▸ **To do**:
Reproduce the text portion of each of the following records word for word, omitting the pictures.

┌─ Data

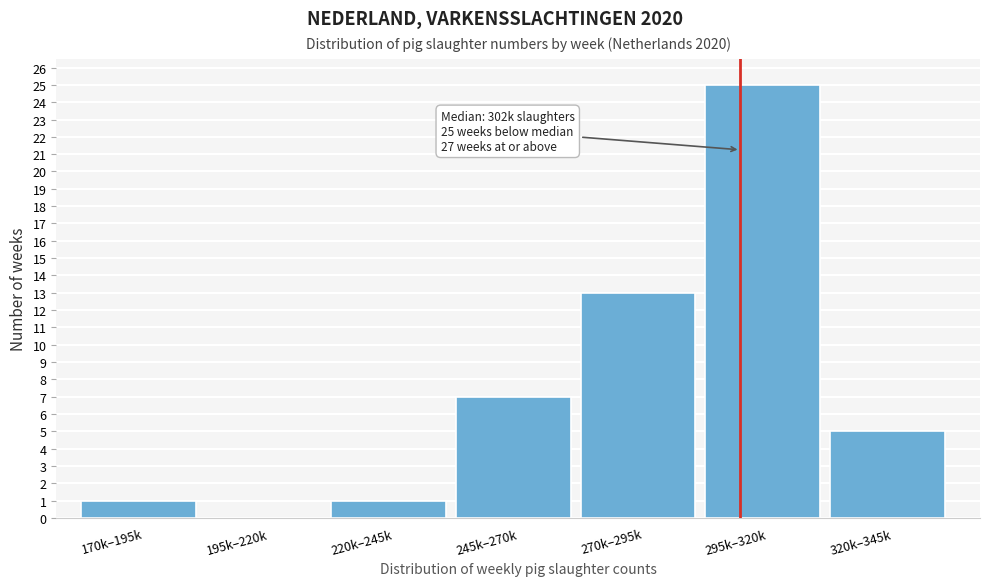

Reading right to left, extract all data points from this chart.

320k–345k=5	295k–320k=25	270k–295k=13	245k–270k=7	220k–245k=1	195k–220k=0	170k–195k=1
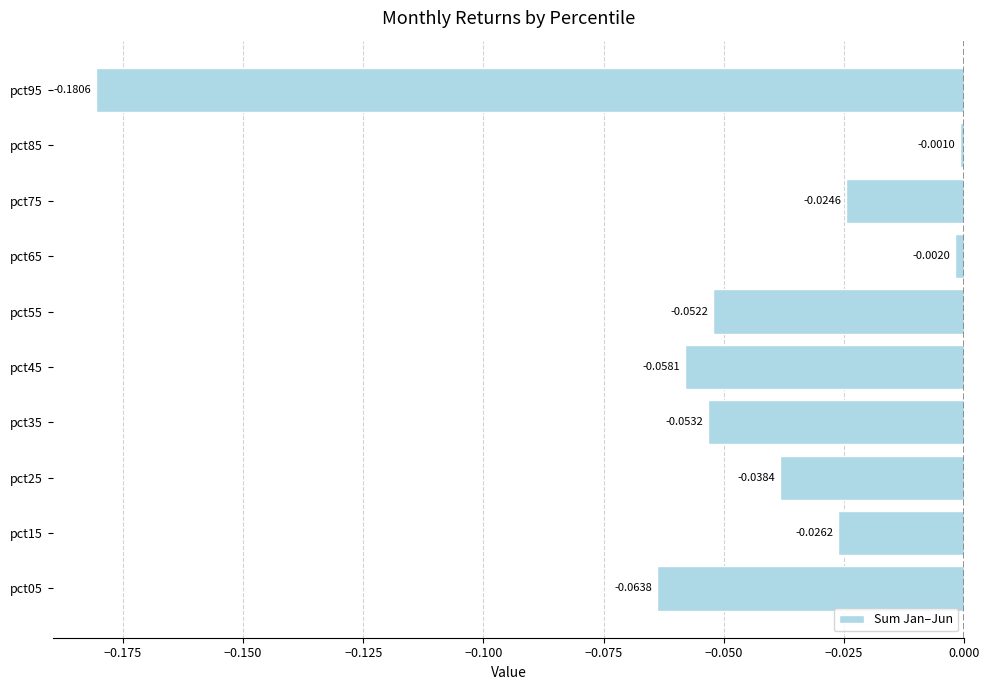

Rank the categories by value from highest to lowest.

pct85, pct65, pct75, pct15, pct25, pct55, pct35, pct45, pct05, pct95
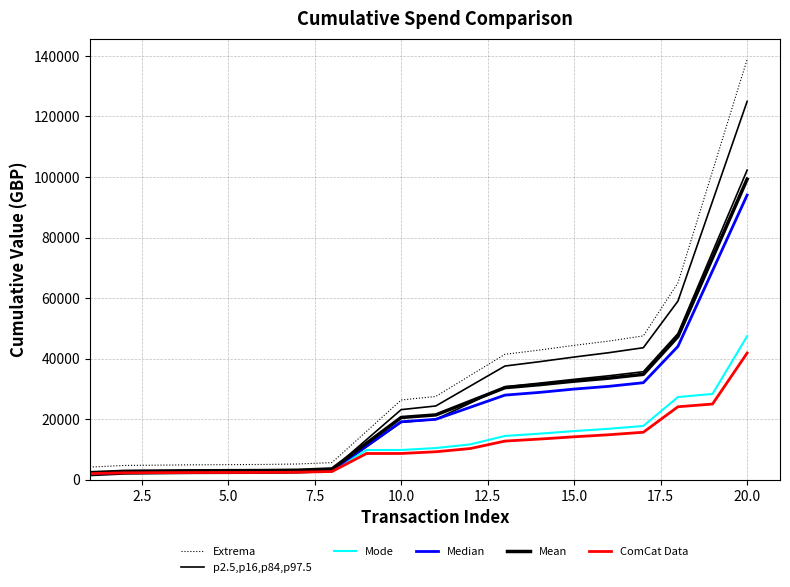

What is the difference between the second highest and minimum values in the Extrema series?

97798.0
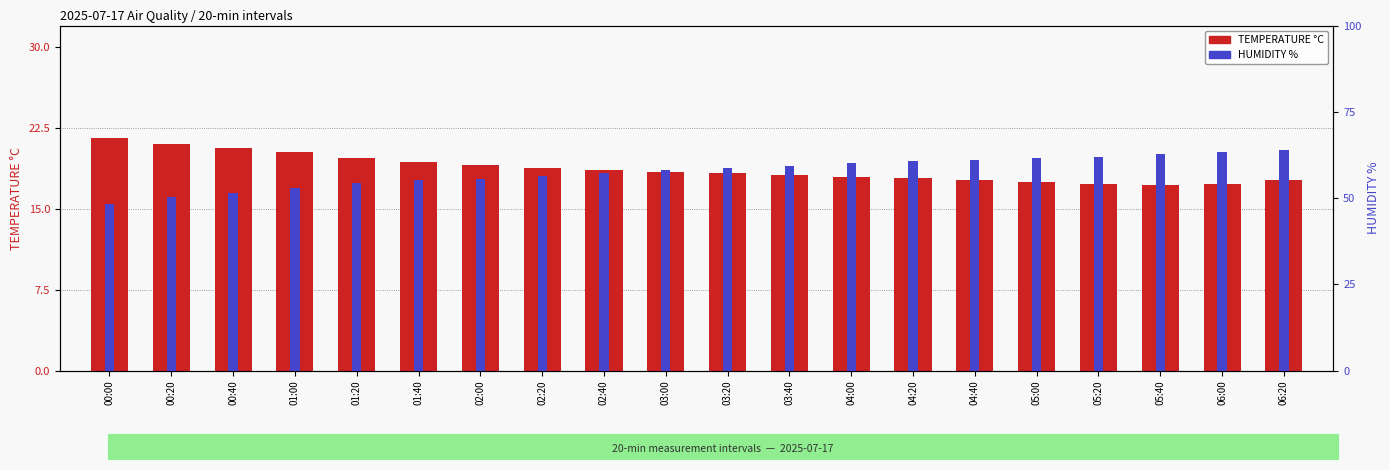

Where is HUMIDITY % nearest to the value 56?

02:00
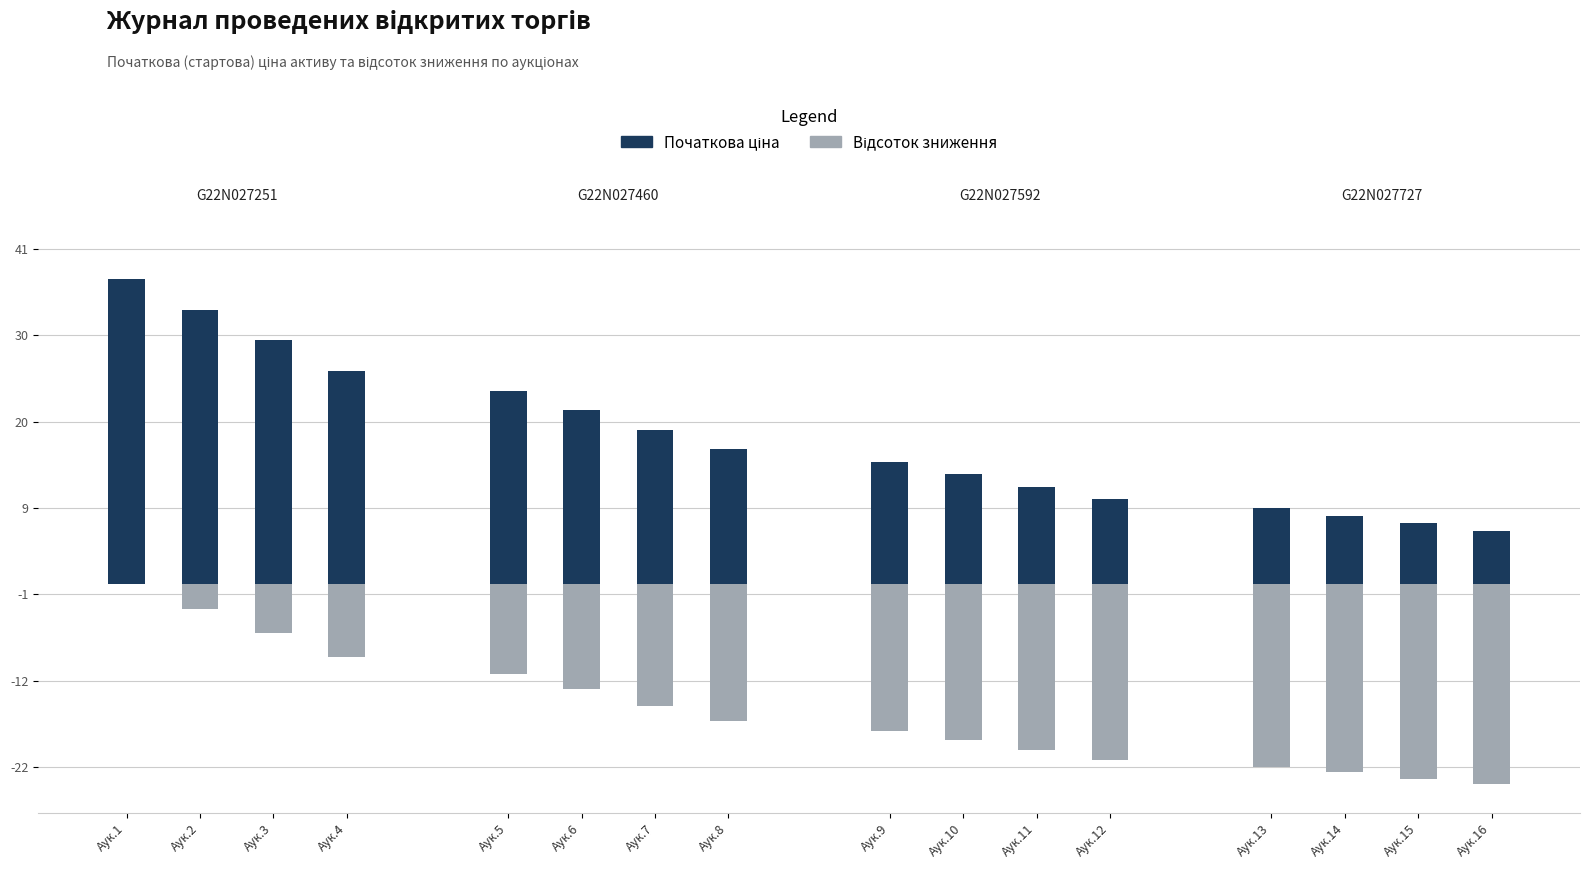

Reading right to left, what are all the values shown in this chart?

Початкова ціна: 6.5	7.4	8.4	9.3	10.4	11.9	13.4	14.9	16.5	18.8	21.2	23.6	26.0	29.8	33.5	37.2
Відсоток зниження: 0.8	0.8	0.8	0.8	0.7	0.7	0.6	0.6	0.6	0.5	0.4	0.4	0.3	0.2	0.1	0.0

└─

▸ **Response to this exercise**:
Reading right to left, extract all data points from this chart.

320k–345k=5	295k–320k=25	270k–295k=13	245k–270k=7	220k–245k=1	195k–220k=0	170k–195k=1

Rank the categories by value from highest to lowest.

pct85, pct65, pct75, pct15, pct25, pct55, pct35, pct45, pct05, pct95

What is the difference between the second highest and minimum values in the Extrema series?

97798.0

Where is HUMIDITY % nearest to the value 56?

02:00

Reading right to left, what are all the values shown in this chart?

Початкова ціна: 6.5	7.4	8.4	9.3	10.4	11.9	13.4	14.9	16.5	18.8	21.2	23.6	26.0	29.8	33.5	37.2
Відсоток зниження: 0.8	0.8	0.8	0.8	0.7	0.7	0.6	0.6	0.6	0.5	0.4	0.4	0.3	0.2	0.1	0.0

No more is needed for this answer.